Synopses & Reviews
In the tradition of Fast Food Nation
and The Omnivore’s Dilemma
a fascinating and cutting-edge look at the scary truth about what really goes into our food.
If a piece of individually wrapped cheese retains its shape, color, and texture for years, what does it say about the food we eat and feed our children? Former New York Times business reporter and mother Melanie Warner decided to explore that question when she observed the phenomenon of the indestructible cheese. She began an investigative journey that takes her to research labs, food science departments, and factories around the country. What she discovered provides a rare, eye-opening — and sometimes disturbing — account of what we’re really eating. Warner looks at how decades of food science have resulted in the cheapest, most abundant, most addictive, and most nutritionally devastating food in the world, and she uncovers startling evidence about the profound health implications of the packaged and fast foods that we eat on a daily basis.

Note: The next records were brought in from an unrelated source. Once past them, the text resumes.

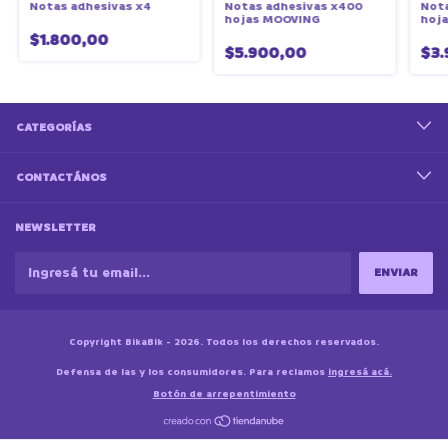
Notas adhesivas x4
Notas adhesivas x400
Nota
hojas MOOVING
hoja
$1.800,00
$5.900,00
$3.
CATEGORÍAS
CONTACTÁNOS
NEWSLETTER
Copyright BikaBik - 2026. Todos los derechos reservados.
Defensa de las y los consumidores. Para reclamos
ingresá acá.
Botón de arrepentimiento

From breakfast cereal to chicken subs to nutrition bars, processed foods account for roughly 70 percent of our nation’s calories. Despite the growing presence of farmers’ markets and organic produce, strange food additives are nearly impossible to avoid. Combining meticulous research, vivid writing, and cultural analysis, Warner blows the lid off the largely undocumented — and lightly regulated — world of chemically treated and processed foods and lays bare the potential price we may pay for consuming even so-called “healthy” foods.
About the Author
Melanie Warner is a freelance writer for various publications, including the New York Times, Fast Company, and CBSnews.com. She has spent the past fifteen years writing about business. For two years, she was a staff reporter for the New York Times covering the food industry. Before that, she spent seven years as a writer at Fortune magazine, where among other things, she wrote about the dot com boom in Silicon Valley. She lives in Colorado with her husband and two young boys.